All my therapy and yoga had prepared me to breathe, not react; I was in fact peacefully silent. As we walked up the wooden beach access he said, “Are you going to say anything?”
I nodded my head gently no, and smiled ever so softly. I had gotten the permission I had so desired, and I didn’t even have to ask.
That five-plus hour plane ride home was one of confusion and relief. It was like forgetting you bought the ticket, and winning the lottery.
At this point I had abstained from sex except for once or twice a year, sleeping with a woman to keep everyone at bay. At that point in my life, I had no more than a few sexual encounters with men.
I started feeling out friends for their reactions to homosexuality and had conversations with those I believed I could trust.
I met “Max” that year and he was instrumental in the process. He and his partner lived together — they had lots of friends, a fantastic life, successful careers, and they were gay.
They are a great example of any true loving and meaningful relationship. I always said to Max that his life illustrated to me that gay would be more than okay.
It took me a year to tell my father. On a hike the following December, Max said to me, “Go home. Tell your father. Get on with your life.”
I was hoping to go out to the beach this December evening with him, but the sun was setting quickly so we ended up in the backyard. The orange sun setting in the distance created silhouettes through the oak trees as we sat on rocking chairs looking west. It was beautiful.
I said to my dad, “A year ago you asked me a question, and I wanted to answer you. I am gay.” This time I did the talking and he did the breathing.
When he did speak, he said, “We had always known since you were a little boy this day would come, and I thought your mom would be here too. She would know just what to say (or not say) and she would know what to do (or what not too). I have regrets about how I have handled certain situations throughout your life, and so tonight as an ambassador for us both I will do everything I can to get it right. I love you, I know she would say that.”
My stepmother called me a couple weeks after the holidays and said, “I didn’t think I could love you more, but if I can, then I do.”
Though my journey was uniquely specific for me, the fear I felt is one shared by countless others. Three things I learned are:
- Do it now. Time may be our greatest advocate.
- Be compassionate with yourself, for it leads to compassion with others.
- Trust that those people who truly love and support you will be there to learn and grow together.
We are at a pivotal time historically for the issues of tolerance, acceptance, and humanity.
For me, “coming out” as a gay man was a meaningful personal step, and my shared experience illustrates that it gets better.
This is not to say that I am without challenges, yet I now deal with them honestly, openly, and draw on those in my life as well.
I believe every human has something they can “come out” and deal with openly rather than fear that holds us hostage.
Subsequently, self-acceptance has trickled into growth and opportunity in all aspects of a meaningful and rich tapestry in my life.
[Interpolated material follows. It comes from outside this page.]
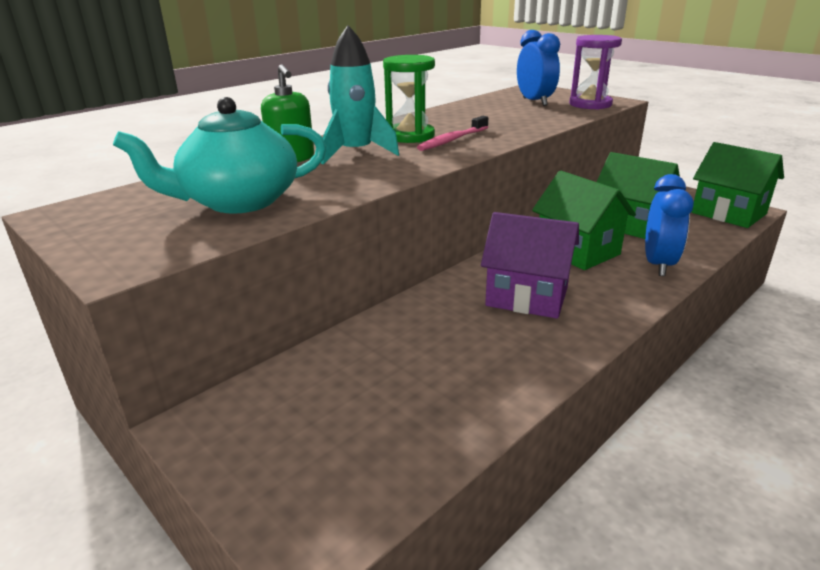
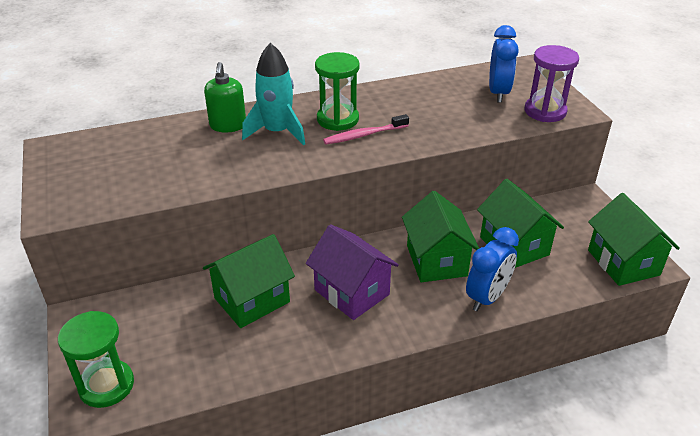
camera: 25 degrees right, 10 degrees up
(238, 201) = (156, 168): turquoise teapot -> none
(313, 494) = (106, 385): none -> green hourglass
(424, 335) = (252, 300): none -> green house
Living openly as a gay man has been an awakening of all possibilities that are born from authenticity. My family and friends are supportive, my work became more creative and increasingly frequent, I fell in love and had heartbreak only true intimacy can deliver.
I am hopeful I will find that intimacy again. I have found that being honest about who I am attracts people and opportunities, for being fully alive is celebrated and respected.
KEVIN KENDRICK is a photographer, actor, and writer. For the past decade, he worked with families throughout the United States and Europe to document their lives with still photography. He is based in Los Angeles, California.